When a client gets to a point that they can attempt to really sit with themselves, having understood and worked through these negative constructs, and look at what is going on for them inside, what they invariably describe is a void, a black hole, an empty box or such metaphor. This does not mean that there is nothing there, but that they have not been encouraged to have a look in that box, just to put the lid on it, and so it is initially being perceived as ‘nothing’. Aswell, if you have been protected against this box or hole for so long you come to believe that there must be something really scary or bad in there. So when asked to look into it without knowing what is in there it’s a daunting place and easily avoidable by going back to old ways of ‘feeling’, avoiding, or controlling ‘feeling’. But this ‘feeling’ they reconnect with is their negative constructs to protect themselves, not their true self, which leads them back to defensive behaviours and the issues initially presented to me.

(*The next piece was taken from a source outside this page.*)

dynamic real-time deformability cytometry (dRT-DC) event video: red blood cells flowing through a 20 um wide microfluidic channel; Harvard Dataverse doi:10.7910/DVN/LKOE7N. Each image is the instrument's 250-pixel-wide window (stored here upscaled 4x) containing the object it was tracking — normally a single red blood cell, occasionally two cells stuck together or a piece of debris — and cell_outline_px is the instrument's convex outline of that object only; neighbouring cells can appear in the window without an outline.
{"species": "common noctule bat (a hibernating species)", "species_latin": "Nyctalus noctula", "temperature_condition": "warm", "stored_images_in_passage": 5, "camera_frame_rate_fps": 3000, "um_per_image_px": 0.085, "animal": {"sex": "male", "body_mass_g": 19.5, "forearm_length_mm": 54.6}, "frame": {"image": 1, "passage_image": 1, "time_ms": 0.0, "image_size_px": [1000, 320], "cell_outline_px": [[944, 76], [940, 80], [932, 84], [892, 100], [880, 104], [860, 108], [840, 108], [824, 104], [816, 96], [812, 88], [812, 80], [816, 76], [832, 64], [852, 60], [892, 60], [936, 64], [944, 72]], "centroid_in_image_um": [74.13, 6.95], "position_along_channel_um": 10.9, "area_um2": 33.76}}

When we are able to recognise these as being our protective processes rather than our real internal selves we can let go of them to find out what is really going on in the ‘self’...and invariably it is not as scary as our protective processes will make us believe. When we can dare to really look inside our black hole or the empty box there may well be some nasties in there but there will also be some goodies. But to get to the goodies you also have to face the baddies, they can’t come separately. We are made up of good and bad feelings that are there to support each other, to strengthen, to teach, to inform and to protect. In the process of facing our nasties we can start to feel stronger, braver, and more proud of ourselves. From this place we invariably find that the symptomology, the presenting issue, resolves itself or becomes manageable.

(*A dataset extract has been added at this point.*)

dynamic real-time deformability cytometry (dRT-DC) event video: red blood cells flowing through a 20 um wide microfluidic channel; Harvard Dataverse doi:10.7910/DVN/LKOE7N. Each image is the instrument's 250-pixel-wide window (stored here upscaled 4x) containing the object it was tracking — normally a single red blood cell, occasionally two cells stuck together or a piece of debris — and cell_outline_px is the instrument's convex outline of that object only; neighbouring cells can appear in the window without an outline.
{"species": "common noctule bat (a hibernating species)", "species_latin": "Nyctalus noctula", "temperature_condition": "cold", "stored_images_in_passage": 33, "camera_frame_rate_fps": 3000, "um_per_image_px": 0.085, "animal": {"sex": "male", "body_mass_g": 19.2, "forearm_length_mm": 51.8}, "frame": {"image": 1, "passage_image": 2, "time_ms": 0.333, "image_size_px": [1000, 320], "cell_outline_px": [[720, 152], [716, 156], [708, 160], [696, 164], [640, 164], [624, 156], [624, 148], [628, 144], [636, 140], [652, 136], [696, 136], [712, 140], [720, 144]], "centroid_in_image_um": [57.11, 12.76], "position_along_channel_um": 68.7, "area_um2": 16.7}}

One way to do this is not to see these processes as evil demonic monsters fighting and defending everything around us and within us. But to see them as our friends and companions who recognised we sensed harm or distress and did what they could to protect us. So, actually they are pretty good friends and companions to us. Unfortunately though, as with an over protective parent, at some point they are going to have to let us go and trust that we are strong and brave enough to face whatever is was that we were scared off.

Because of how this ‘black hole’ is experienced it is presumed that something really bad must have happened to us to match the feeling. Most likely it was a perceived sense of fear or distress from something that happened developmentally to us through early childhood, but something very simple and of no fault to any parent/carer/sibling. As a child we did not have the intelligence to help rationalise the world around us and we come to construct our experiences from an egocentric position. For example, when something ‘bad’ happened around us ie; somebody shouted or was upset, as a child we will come to believe it was because of us because as a child we are the centre of the universe and everything revolves around us. However, as an adult we can revisit that place from a rational viewpoint, to reconstruct the situation to something more realistic, so that we can rationalise our perceived fears or distress and allow our internal parent to soothe and repair the egocentric child within us.

My role in this process is firstly to identify the relationship they have with their feelings and their ‘selves’ and reassure them that all of them is acceptable to me. I can then encourage them away from old thought processes and towards their inner selves. By safely trusting it is ok to feel will enable other feelings to emerge that will support the nasties they are fearing. By being able to describe their void tells me they are connecting with the real parts of themselves. They may continue to duck and dive to avoid them but the more silent and still they can be in this place the more I know they are feeling able to tolerate themselves. Once here they can explore themselves further, to then find what true feelings are really in there, their true self. By no longer fearing this place they can draw on their own resources from that place to cope with the nasties, rather than avoid and find external and maladaptive solutions, their presenting problem.